New York governor Kathy Hochul signed the Digital Fair Repair Act on December 28th, 2022, and the law will go into effect on July 1st, 2023 — a full year after it was originally passed by the NY State legislature. The bill establishes that consumers and independent repair providers have a right to obtain manuals, diagrams, diagnostics and parts from original equipment manufacturers (OEMs) in order to repair their own devices. However, the bill was meaningfully compromised at the last minute by amendments that give OEMs some convenient exceptions and loopholes to get out of obligations that many right to repair advocates had been hoping for.
One of the most controversial adjustments in the signed law is that it allows OEMs to sell assemblies of parts instead of individual components if they choose to. The bill also won’t require OEMs to provide “passwords, security codes or materials” to bypass security features, which is sometimes necessary to do to save a locked, but otherwise functionally fine device.
This makes the bill “functionally useless,” according to Louis Rossmann, a repair technician who has been a fierce advocate of toothy right to repair legislation. Rossmann responded today to the amended bill with a video full of detailed analysis and criticism.
Hochul claims in her signed memorandum that the bill was amended to lessen the risk of physical harm or security issues while making repairs, an amendment that Rossman calls “bullshit” and expects manufacturers to exploit in circumvention of the spirit of the bill.

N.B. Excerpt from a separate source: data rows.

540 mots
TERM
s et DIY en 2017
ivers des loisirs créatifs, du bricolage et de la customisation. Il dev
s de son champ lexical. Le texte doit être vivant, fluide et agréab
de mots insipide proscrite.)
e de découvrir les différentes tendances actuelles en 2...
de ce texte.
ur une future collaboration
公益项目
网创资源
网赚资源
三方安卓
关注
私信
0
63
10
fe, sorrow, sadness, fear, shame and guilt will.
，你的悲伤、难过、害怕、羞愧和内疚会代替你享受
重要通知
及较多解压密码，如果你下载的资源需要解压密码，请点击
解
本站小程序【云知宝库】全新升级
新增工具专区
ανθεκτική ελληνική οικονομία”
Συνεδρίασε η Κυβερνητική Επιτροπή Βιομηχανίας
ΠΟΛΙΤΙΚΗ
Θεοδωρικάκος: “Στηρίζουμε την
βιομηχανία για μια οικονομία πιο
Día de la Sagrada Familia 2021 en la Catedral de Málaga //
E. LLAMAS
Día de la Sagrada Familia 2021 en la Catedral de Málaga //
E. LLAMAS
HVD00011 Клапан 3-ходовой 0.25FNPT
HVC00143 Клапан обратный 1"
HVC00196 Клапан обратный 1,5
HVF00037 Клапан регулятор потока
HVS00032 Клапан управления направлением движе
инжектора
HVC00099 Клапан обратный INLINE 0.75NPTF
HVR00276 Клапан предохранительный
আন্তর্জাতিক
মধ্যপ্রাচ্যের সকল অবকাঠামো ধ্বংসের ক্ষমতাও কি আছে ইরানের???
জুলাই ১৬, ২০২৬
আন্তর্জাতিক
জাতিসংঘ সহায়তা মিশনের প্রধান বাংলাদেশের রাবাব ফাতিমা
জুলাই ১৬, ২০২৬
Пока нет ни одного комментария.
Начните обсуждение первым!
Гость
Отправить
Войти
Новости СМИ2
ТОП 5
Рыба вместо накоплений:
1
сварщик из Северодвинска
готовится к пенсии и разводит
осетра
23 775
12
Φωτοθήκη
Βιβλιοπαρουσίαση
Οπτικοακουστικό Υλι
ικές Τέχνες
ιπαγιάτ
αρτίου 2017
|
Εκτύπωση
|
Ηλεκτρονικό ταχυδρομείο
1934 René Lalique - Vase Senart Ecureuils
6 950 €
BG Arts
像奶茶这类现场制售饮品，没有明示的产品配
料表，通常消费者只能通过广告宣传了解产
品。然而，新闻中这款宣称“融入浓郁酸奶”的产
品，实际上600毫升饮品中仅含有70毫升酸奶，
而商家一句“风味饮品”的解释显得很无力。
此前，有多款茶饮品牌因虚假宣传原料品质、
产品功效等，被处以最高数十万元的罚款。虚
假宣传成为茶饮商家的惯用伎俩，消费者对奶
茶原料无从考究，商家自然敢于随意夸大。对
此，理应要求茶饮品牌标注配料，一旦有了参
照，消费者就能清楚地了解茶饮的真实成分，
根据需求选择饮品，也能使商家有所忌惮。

The bill does cast a wide net on the eligibility of protected devices, using the term “digital electronic equipment.” However, it exempts certain industries altogether, including home appliances, motor vehicles, medical devices, and off-road equipment. It also exempts enterprise devices relied upon by schools, hospitals and data centers, writes iFixit CEO Kyle Wiens in a statement on the company’s blog.

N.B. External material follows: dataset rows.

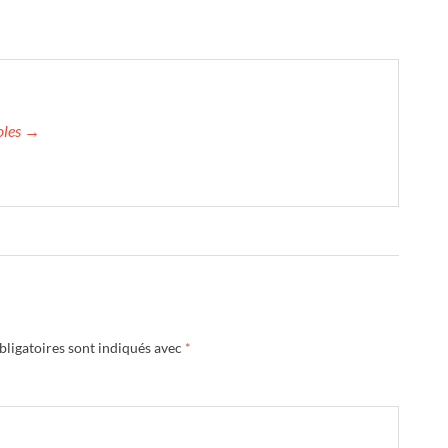
roles →
ligatoires sont indiqués avec
*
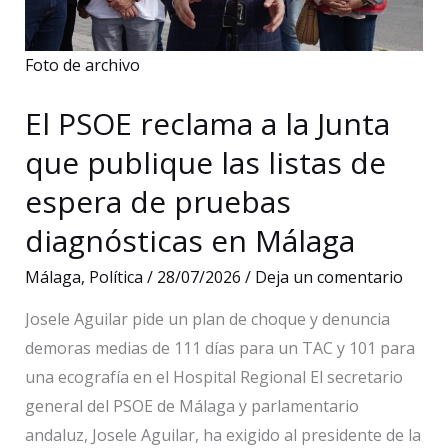
turísticas
que
Foto de archivo
incumplan
el
El PSOE reclama a la Junta
PGOU
que publique las listas de
espera de pruebas
diagnósticas en Málaga
Málaga
,
Política
/
28/07/2026
/
Deja un comentario
Josele Aguilar pide un plan de choque y denuncia
demoras medias de 111 días para un TAC y 101 para
una ecografía en el Hospital Regional El secretario
general del PSOE de Málaga y parlamentario
andaluz, Josele Aguilar, ha exigido al presidente de la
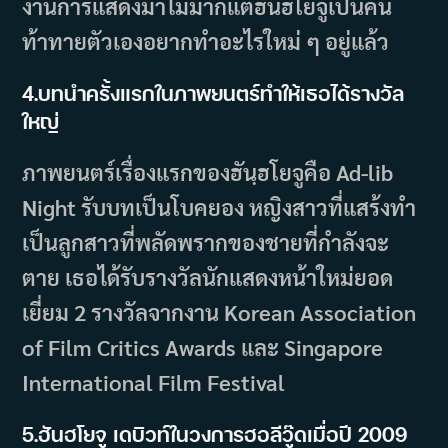
งานการแสดงมาไม่มากแต่ฮันฮโยจูเป็นคน
ท้าทายตัวเองอยากทำอะไรใหม่ ๆ อยู่แล้ว
4.
บทนำครั้งแรกในภาพยนตร์ทำให้เธอได้รางวัล
ใหญ่
ภาพยนตร์เรื่องแรกของฮันฺฮโยจูคือ Ad-lib
Night รับบทเป็นโบคยอง หญิงสาวที่แสร้งทำ
เป็นลูกสาวที่พลัดพรากของชายที่กำลังจะ
ตาย เธอได้รับรางวัลนักแสดงหน้าใหม่ยอด
เยี่ยม 2 รางวัลจากงาน Korean Association
of Film Critics Awards และ Singapore
International Film Festival
5.ฮันฮโยจู เดบิวท์ในวงการฮอลีวู๊ดเมื่อปี 2009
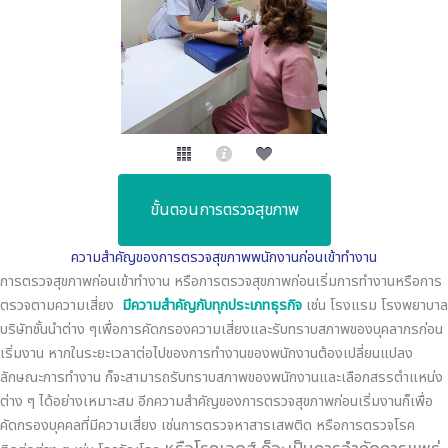
ขั้นตอนการตรวจสุขภาพ
ความสำคัญของการตรวจสุขภาพพนักงานก่อนเข้าทำงาน
การตรวจสุขภาพก่อนเข้าทำงาน หรือการตรวจสุขภาพก่อนเริ่มการทำงานหรือการ
ตรวจตามความเสี่ยง
มีความสำคัญกับทุกประเภทธุรกิจ
เช่น โรงแรม โรงพยาบาล
บริษัทชั้นนำต่าง ๆเพื่อการคัดกรองความเสี่ยงและรับทราบสภาพของบุคลากรก่อน
เริ่มงาน หากในระยะเวลาต่อไปของการทำงานของพนักงานต้องเปลี่ยนแปลง
ลักษณะการทำงาน ก็จะสามารถรับทราบสภาพของพนักงานและเลือกสรรตำแหน่ง
ต่าง ๆ ได้อย่างเหมาะสม อีกความสำคัญของการตรวจสุขภาพก่อนเริ่มงานก็เพื่อ
คัดกรองบุคคลที่มีความเสี่ยง เช่นการตรวจหาสารเสพติด หรือการตรวจโรค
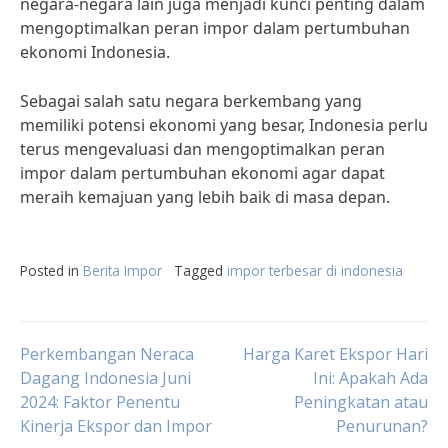
negara-negara lain juga menjadi kunci penting dalam
mengoptimalkan peran impor dalam pertumbuhan
ekonomi Indonesia.
Sebagai salah satu negara berkembang yang
memiliki potensi ekonomi yang besar, Indonesia perlu
terus mengevaluasi dan mengoptimalkan peran
impor dalam pertumbuhan ekonomi agar dapat
meraih kemajuan yang lebih baik di masa depan.
Posted in
Berita Impor
Tagged
impor terbesar di indonesia
Post
Perkembangan Neraca
Harga Karet Ekspor Hari
Dagang Indonesia Juni
Ini: Apakah Ada
2024: Faktor Penentu
Peningkatan atau
navigation
Kinerja Ekspor dan Impor
Penurunan?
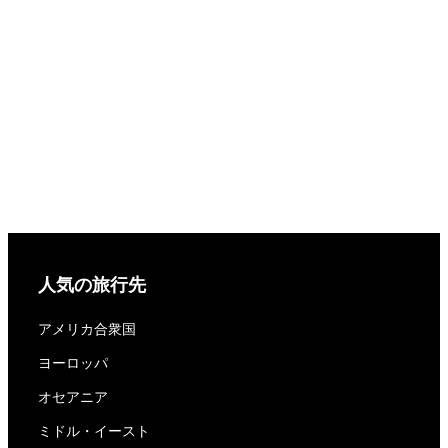
人気の旅行先
アメリカ合衆国
ヨーロッパ
オセアニア
ミドル・イースト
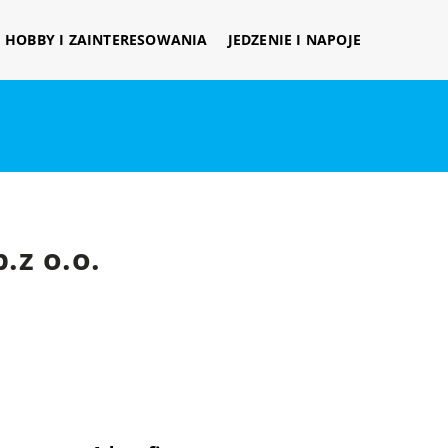
HOBBY I ZAINTERESOWANIA
JEDZENIE I NAPOJE
.z o.o.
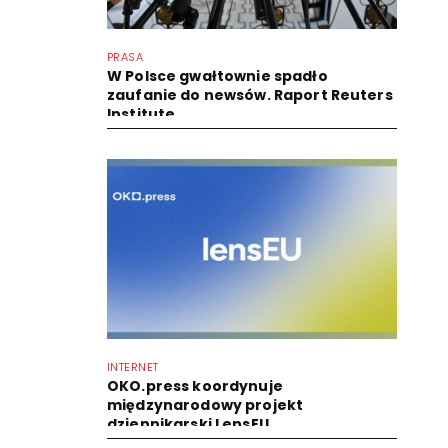
PRASA
W Polsce gwałtownie spadło
zaufanie do newsów. Raport Reuters
Institute
INTERNET
OKO.press koordynuje
międzynarodowy projekt
dziennikarski LensEU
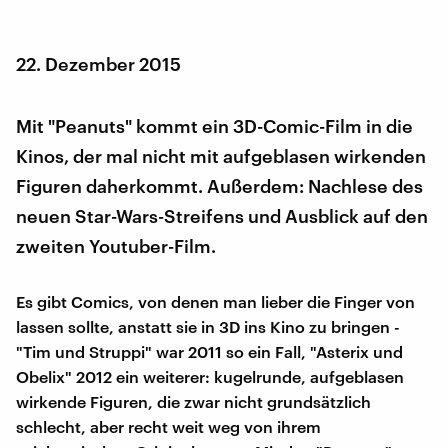
22. Dezember 2015
Mit "Peanuts" kommt ein 3D-Comic-Film in die
Kinos, der mal nicht mit aufgeblasen wirkenden
Figuren daherkommt. Außerdem: Nachlese des
neuen Star-Wars-Streifens und Ausblick auf den
zweiten Youtuber-Film.
Es gibt Comics, von denen man lieber die Finger von
lassen sollte, anstatt sie in 3D ins Kino zu bringen -
"Tim und Struppi" war 2011 so ein Fall, "Asterix und
Obelix" 2012 ein weiterer: kugelrunde, aufgeblasen
wirkende Figuren, die zwar nicht grundsätzlich
schlecht, aber recht weit weg von ihrem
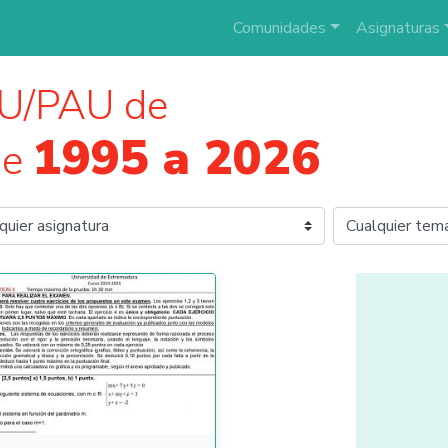
Comunidades
Asignaturas
U/PAU de
1995 a 2026
de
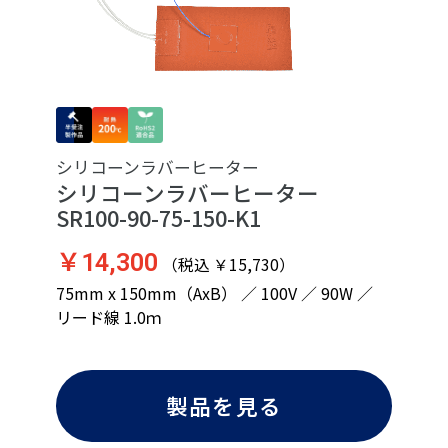
シリコーンラバーヒーター
シリコーンラバーヒーター
SR100-90-75-150-K1
￥14,300
（税込 ￥15,730）
75mm x 150mm（AxB） ／ 100V ／ 90W ／
リード線 1.0ｍ
製品を見る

One other big amendment referenced in the governor’s memorandum includes which historical devices are covered by law — or the complete lack thereof. The memo states that July 1st, 2023 is the date when devices “manufactured for the first time as well as sold or used in New York for the first time” become eligible for coverage, implying that right to repair protections won’t apply to anything made before the bill’s effective date. We still need to see the full text of the final amended bill for complete analysis.

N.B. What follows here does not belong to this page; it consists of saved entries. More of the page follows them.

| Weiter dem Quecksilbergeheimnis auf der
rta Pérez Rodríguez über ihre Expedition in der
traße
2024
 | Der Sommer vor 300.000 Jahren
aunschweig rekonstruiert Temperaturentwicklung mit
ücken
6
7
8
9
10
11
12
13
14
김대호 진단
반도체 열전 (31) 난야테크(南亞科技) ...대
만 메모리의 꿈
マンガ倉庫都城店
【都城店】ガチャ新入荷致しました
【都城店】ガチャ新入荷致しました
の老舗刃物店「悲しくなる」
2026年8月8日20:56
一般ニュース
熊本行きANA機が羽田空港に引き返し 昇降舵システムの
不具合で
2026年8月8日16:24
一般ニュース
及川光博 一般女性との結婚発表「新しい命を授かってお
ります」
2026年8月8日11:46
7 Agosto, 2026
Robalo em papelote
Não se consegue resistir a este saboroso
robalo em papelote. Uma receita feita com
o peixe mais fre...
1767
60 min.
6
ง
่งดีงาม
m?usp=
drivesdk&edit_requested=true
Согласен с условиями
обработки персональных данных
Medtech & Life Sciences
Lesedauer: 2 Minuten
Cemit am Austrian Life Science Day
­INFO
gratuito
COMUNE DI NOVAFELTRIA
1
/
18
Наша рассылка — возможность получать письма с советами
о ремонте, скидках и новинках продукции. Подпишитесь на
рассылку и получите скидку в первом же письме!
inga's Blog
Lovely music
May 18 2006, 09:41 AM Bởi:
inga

Still, many of the bill’s supporters are celebrating after a years-long fight to get legislation passed. Nathan Proctor, the senior right to repair campaign director at the US Public Interest Research Group, shared in a statement:
“I’ve pushed for repair reforms in dozens of states, and been told by industry lobbyists that we’d never see a floor vote, that we’d never pass a bill, that a governor would never sign it. And while it’s not everything we wanted, it’s the first of its kind in the nation, and just the start.”
New York isn’t the first state to pass a right to repair law. However, it’s the most sweeping one that has now been signed into law. And even the effort to get legislation passed has made a difference. The New York bill’s looming presence made several companies change their tune on right to repair, with companies like Google and Samsung starting to sell phone components on iFixit. Microsoft also launched an internal study to making more repairable products, and Apple began leasing giant repair kits to people who wanted to make at-home repairs.